▶ TASK TO COMPLETE
Can you give again, unchanged, every line of the listing beginning with the line that contains "class: Magnoliopsida" and ending with the last line of the listing?

───── INFORMATION PROVIDED

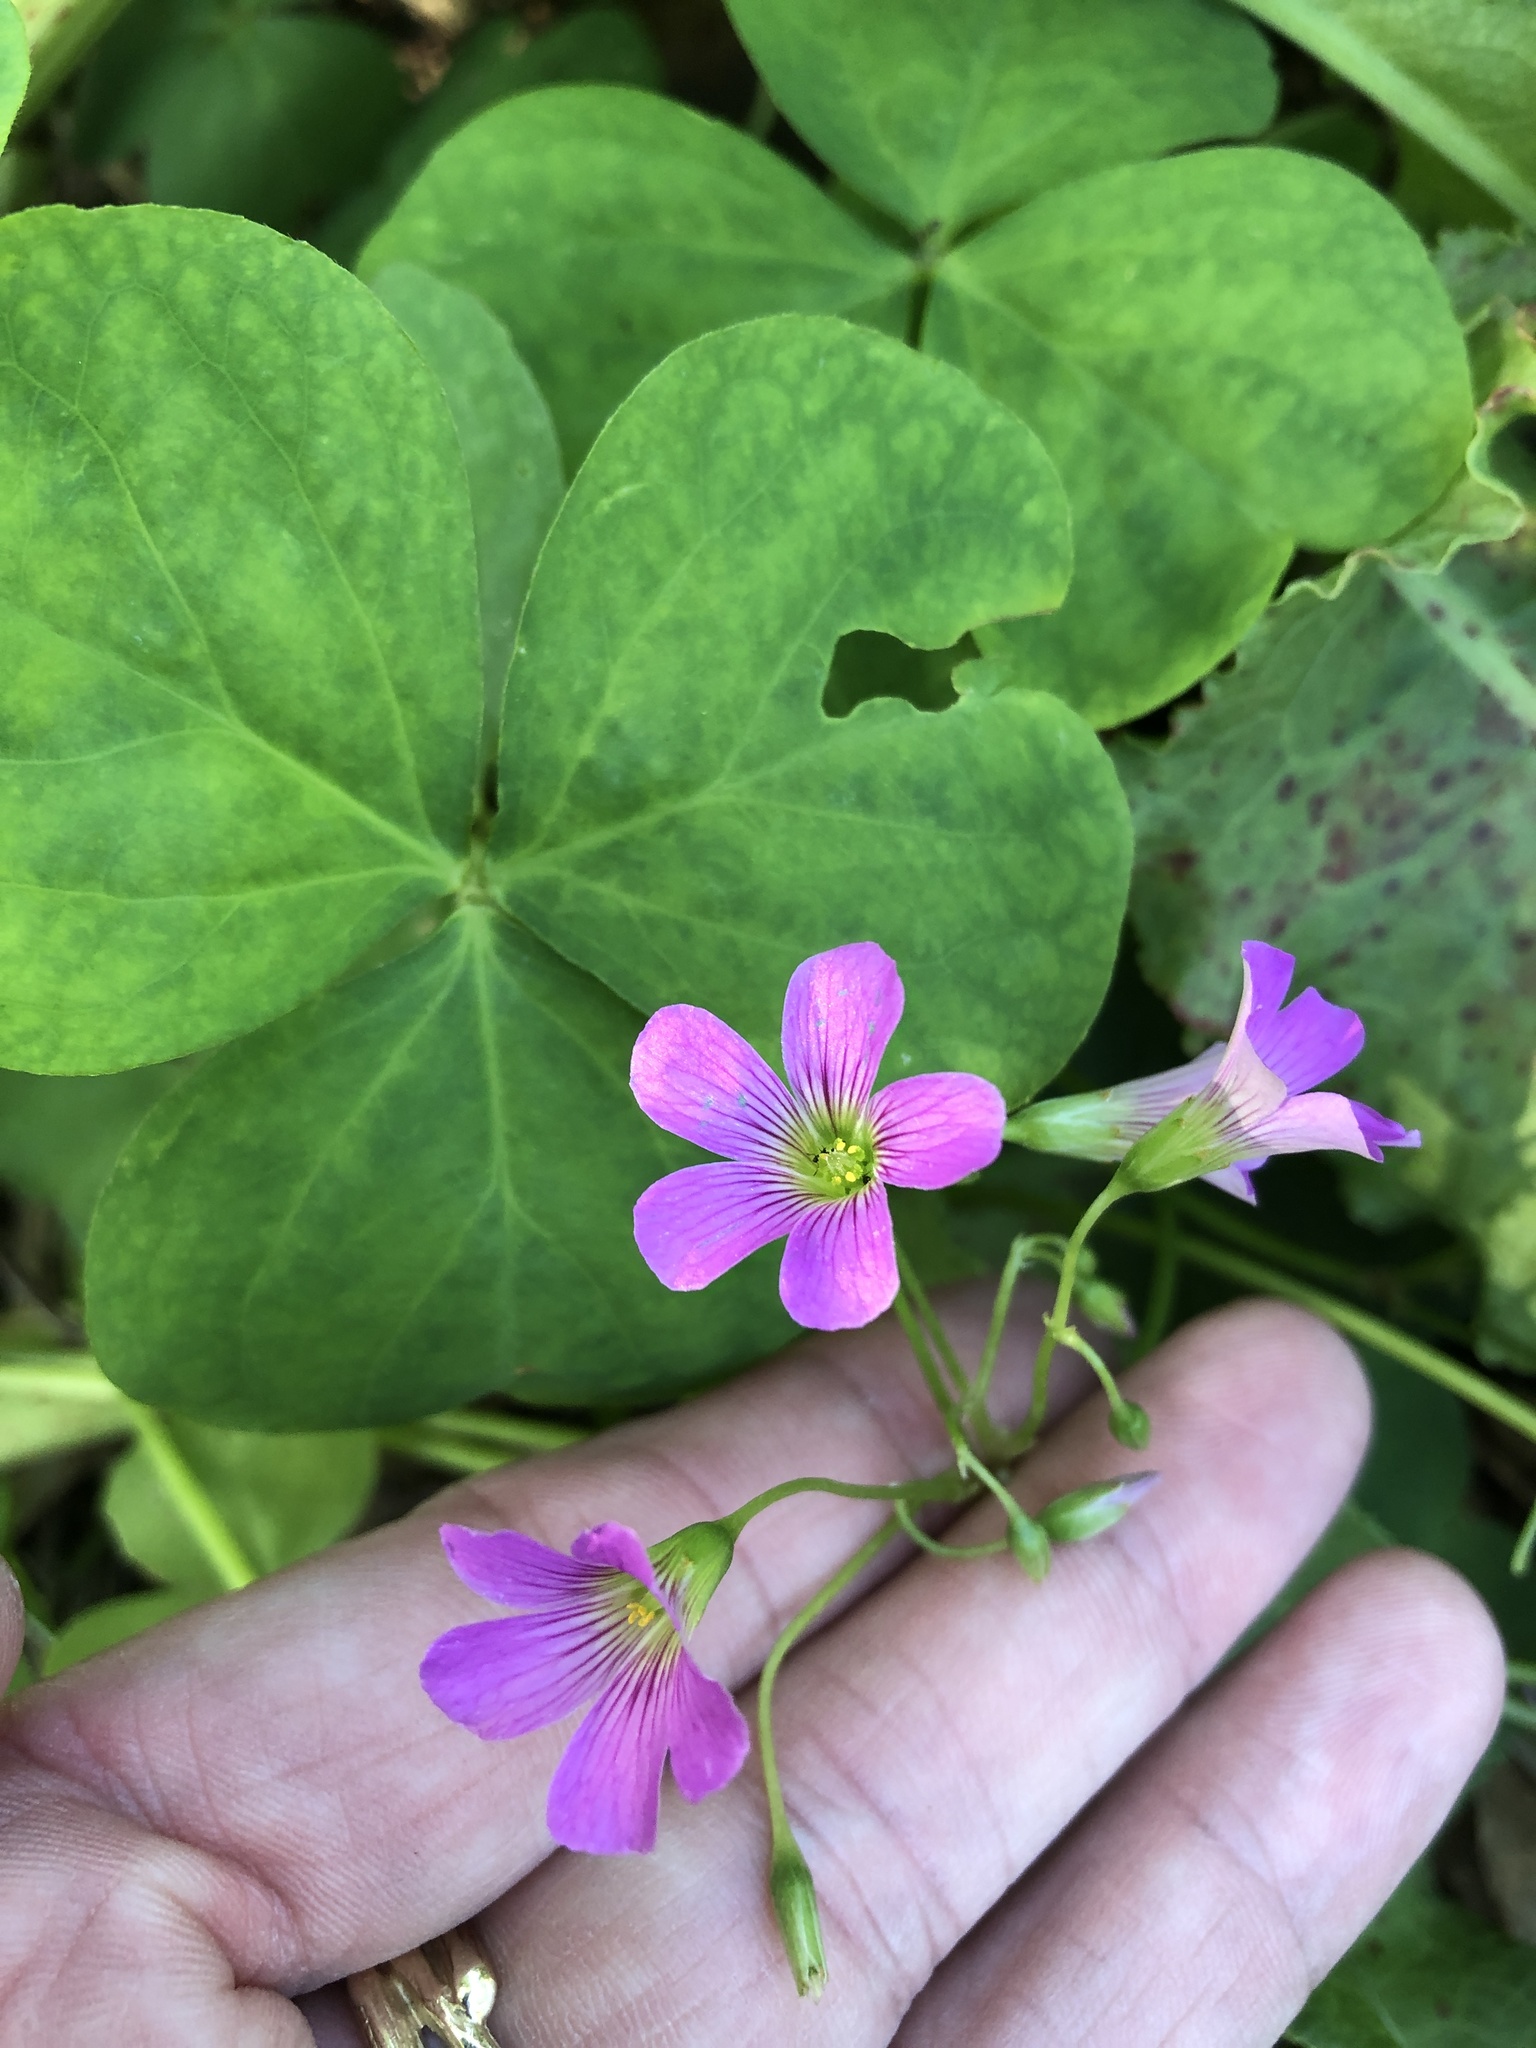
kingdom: Plantae
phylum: Tracheophyta
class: Magnoliopsida
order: Oxalidales
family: Oxalidaceae
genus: Oxalis
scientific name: Oxalis debilis
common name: Large-flowered pink-sorrel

──────────

▶ WRITTEN RESPONSE
class: Magnoliopsida
order: Oxalidales
family: Oxalidaceae
genus: Oxalis
scientific name: Oxalis debilis
common name: Large-flowered pink-sorrel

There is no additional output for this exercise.